In both training and testing, we use single scale images with shorter dimension of 400 pixels. In SGD training, 4 epoches (400K iterations) are performed on 2 GPUs, where the learning rates are \(10^{-4}\) and \(10^{-5}\) for the first 3 epoches and the last 1 epoch iterations, respectively.

For testing we apply NMS with IoU threshold of 0.3. For better analysis, the ground truth objects in validation set are divided into three types: slow, medium, fast according to their motion speed, just like [29] and we also report their mAP scores respectively, so we can do a more detailed analysis and in-depth understanding.

4.2 Results

Overall Results. Method R-FCN is the still-image method baseline which is trained on single-frame using ResNet-101. Note that we train the network on only two GPUs and do not add bells and whistles like multi-scale training/testing in order to facilitate comparison and draw clear conclusions. We investigate the effect of T, however, limited by the memory, we only test \(T=1,2\) for encoding ConvLSTM. From the Table 1, the performance for single-frame testing is 73.19% mAP, but rises to 74.5% with our ConvLSTM based method. This 1.3% gain in accuracy shows that the ConvLSTM can effectively promotes the information from nearby frames in feature map lavel. Besides, when T increases (from 1 to 2), the performance also has an obvious growth (from 73.65% to 74.5%). As to runtime, the proposed ConvLSTM based method has about twice as fast, which is in accord with theory. Some example results are shown in Fig. 3.

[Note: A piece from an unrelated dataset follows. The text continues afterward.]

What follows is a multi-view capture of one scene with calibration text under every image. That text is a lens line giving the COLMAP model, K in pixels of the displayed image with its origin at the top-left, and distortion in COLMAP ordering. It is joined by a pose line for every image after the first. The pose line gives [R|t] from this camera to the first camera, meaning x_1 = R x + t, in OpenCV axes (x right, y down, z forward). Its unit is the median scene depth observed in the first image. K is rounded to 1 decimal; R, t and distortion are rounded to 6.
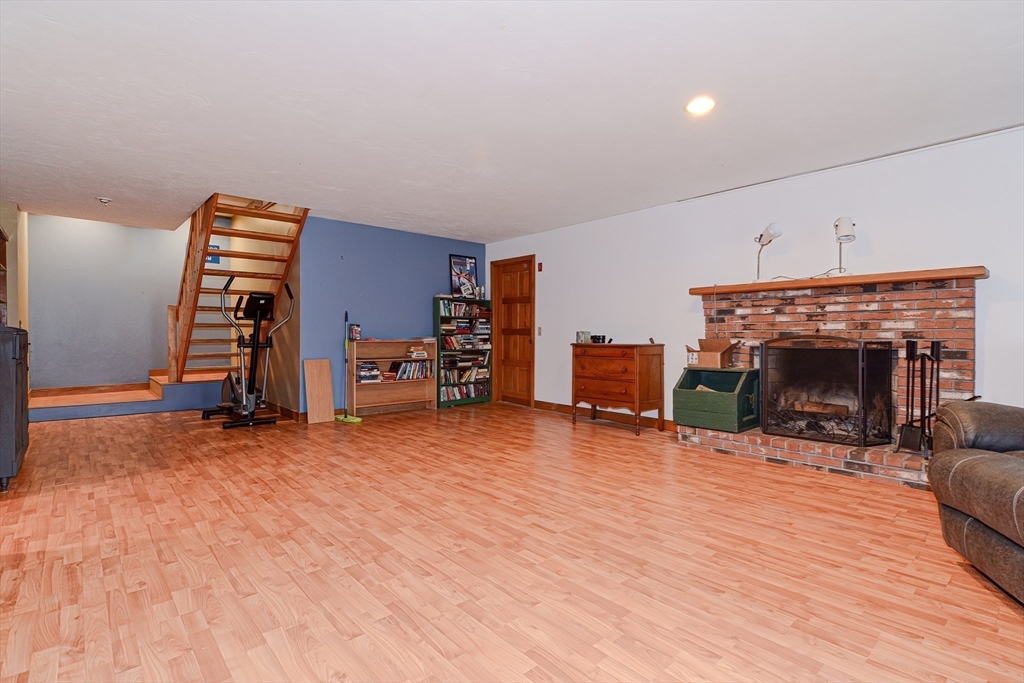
lens RADIAL K [[493.3, 0, 524.8], [0, 493.3, 359.2], [0, 0, 1]] dist [0.012487, -0.000702]
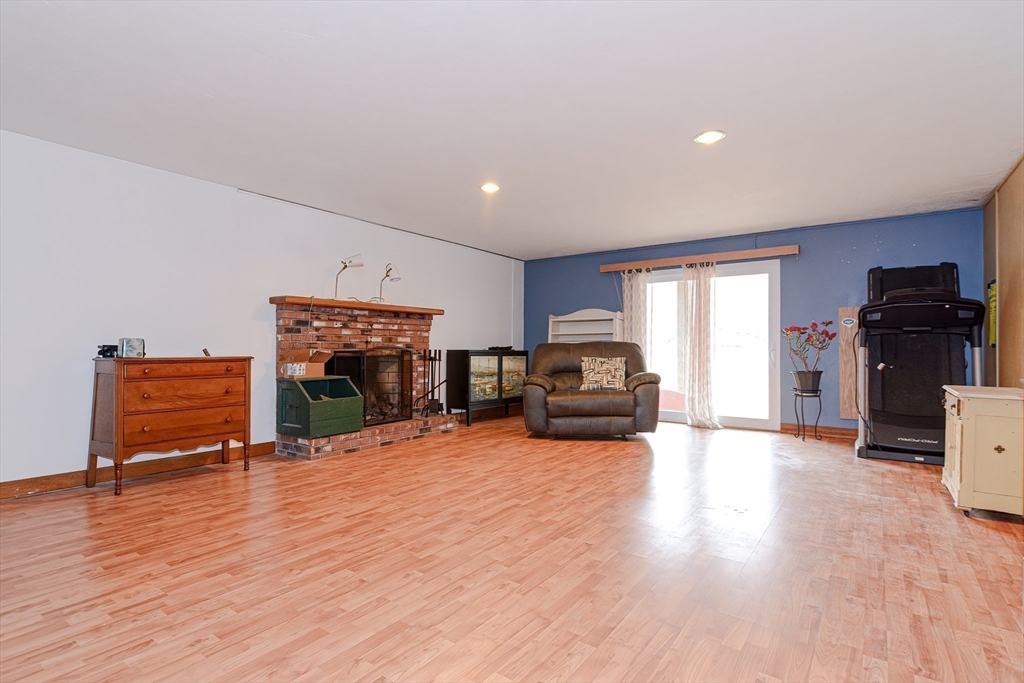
lens RADIAL K [[494.8, 0, 509.1], [0, 494.8, 341.1], [0, 0, 1]] dist [0.010600, -0.001343]
pose [[-0.196537, 0.013211, 0.980407, -0.807081], [0.048244, 0.998828, -0.003788, -0.039104], [-0.979309, 0.046554, -0.196944, 0.919156]]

Table 1. Performance comparison on the ImageNet VID validation set. The average precision (in %) for each class and the mean average precision over all classes is shown.
Table 2. Comparison of various approaches.
Table 3. Detection accuracy of different motion speeds.
Fig. 3.
figure 3

Example video clips where the proposed ConvLSTM based method improves over the single-frame baseline (using ResNet-101). The first three lines are results by single-frame baseline and the last three lines are results by the proposed method.

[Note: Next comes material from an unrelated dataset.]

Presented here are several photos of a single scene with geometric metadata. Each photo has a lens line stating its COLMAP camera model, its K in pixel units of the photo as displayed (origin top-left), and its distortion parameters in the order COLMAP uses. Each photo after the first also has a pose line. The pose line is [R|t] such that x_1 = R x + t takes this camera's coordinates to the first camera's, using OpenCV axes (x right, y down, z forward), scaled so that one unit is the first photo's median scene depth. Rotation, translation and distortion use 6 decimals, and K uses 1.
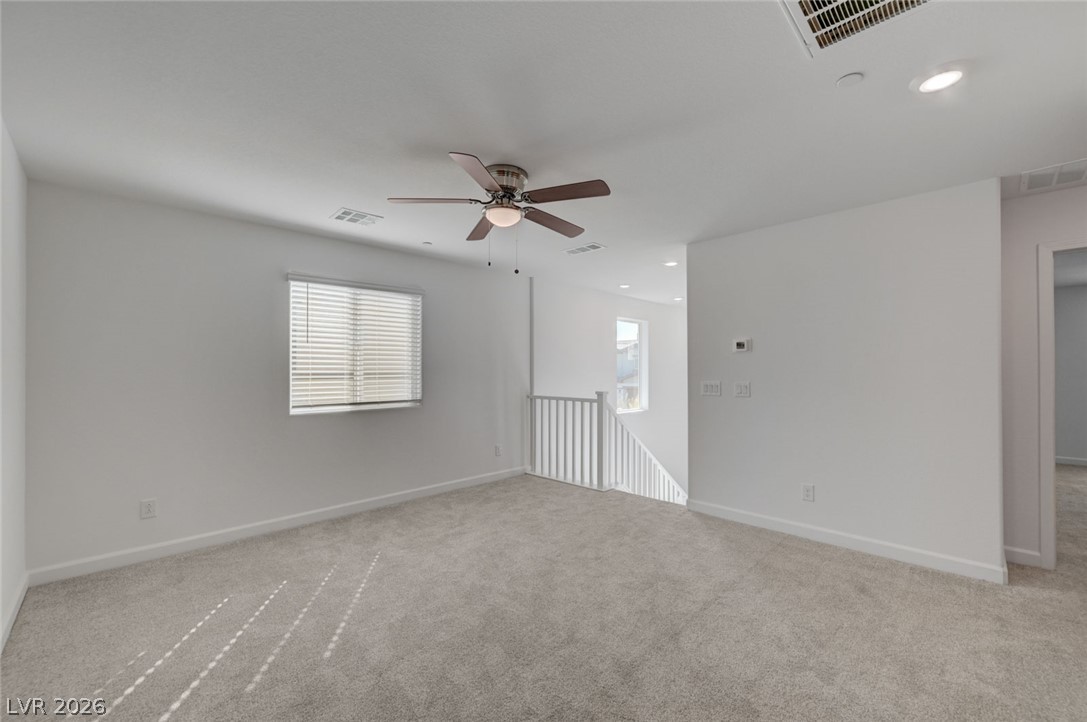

When comparing our 74.5% mAP against the other methods, we make the following observations. The ILSVRC 2015 winner [9] combines two Faster R-CNN detectors, multi-scale training/testing, context suppression, high confidence tracking [26] and optical-flowguided propagation to achieve 73.8%. The deep feature flow [30], a recognition ConvNet (ResNet) is applied to key frames only and an optical flow FlowNet [2] is used for propagating the deep feature maps via a flow field to the rest of the frames, achieve 73.1% mAP at a higher detection speed.

Ablation Study. To take out the effect of the increased parameter size, we replace the ConvLSTM with two convolution layers, the Table 2, shows it only has a small increase in mAP. The fact is enough to prove that is ConvLSTM with gates control that aggregate the information in the image sequence.

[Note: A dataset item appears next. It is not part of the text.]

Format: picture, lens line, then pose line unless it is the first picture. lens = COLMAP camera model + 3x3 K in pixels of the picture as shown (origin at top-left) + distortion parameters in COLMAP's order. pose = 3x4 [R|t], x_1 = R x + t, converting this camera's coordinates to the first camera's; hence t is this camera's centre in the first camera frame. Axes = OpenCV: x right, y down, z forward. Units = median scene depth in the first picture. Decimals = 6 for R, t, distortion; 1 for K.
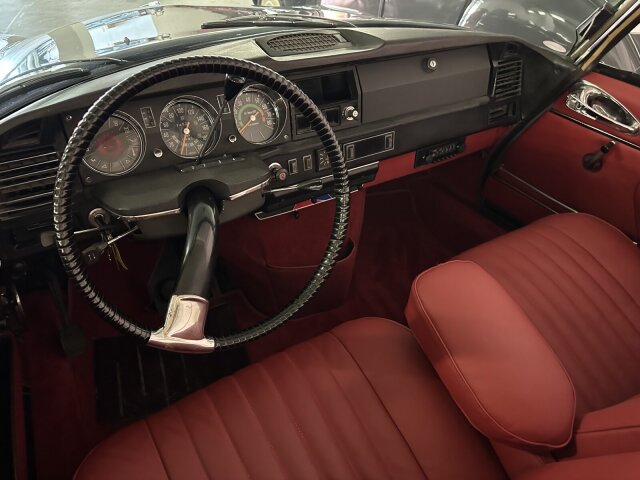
lens RADIAL K [[441.8, 0, 320.0], [0, 441.8, 240.0], [0, 0, 1]] dist [0.000558, -0.001228]
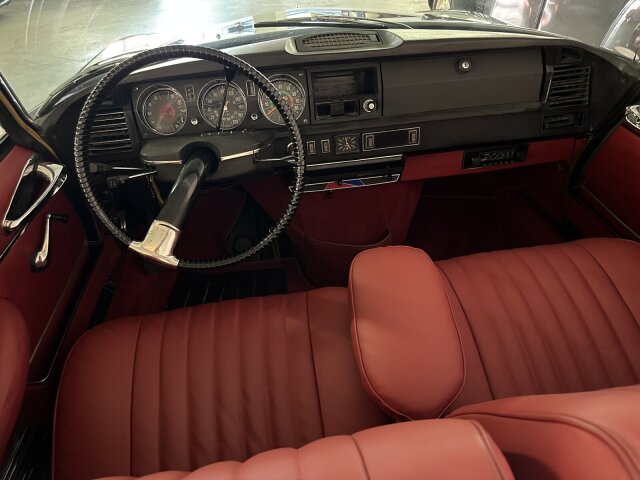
lens RADIAL K [[429.4, 0, 320.0], [0, 429.4, 240.0], [0, 0, 1]] dist [0.009028, 0.001750]
pose [[0.922328, 0.182517, -0.340585, 0.366017], [-0.182010, 0.982718, 0.033736, 0.028832], [0.340857, 0.030875, 0.939608, -0.043327]]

Motion Speed. Evaluation on motion groups (Table 3) shows that detecting fast moving objects is very challenging: mAP is 82.5% for slow motion, and it drops to 51.2% for fast motion. It shows that “fast motion” is an intrinsic challenge and it is critical to consider motion in video object detection. When T changes, the medium speed objects improve the most increased by 2.3% (from 71.8% to 74.1%), while the fast have a little increment and the slow almost unchanged, that is to say T has a different influence on different speed. It is reasonable that T control the range of the dependence, when T increase, more motion information are catched.

5 Conclusion and Future Work

This work presents an accurate, end-to-end and principled learning framework for video object detection using ConvLSTM, and its main goal is to reach the accuracy-speedup tradeoff. Moreover, it would be complementary to existing box-level framework for better accuracy in video frames. More annotation data (e.g., YouTube-BoundingBoxes [18]) may be benefit to improvements. And there is still large room to be improved in fast object motion. We believe these open questions will inspire more future work.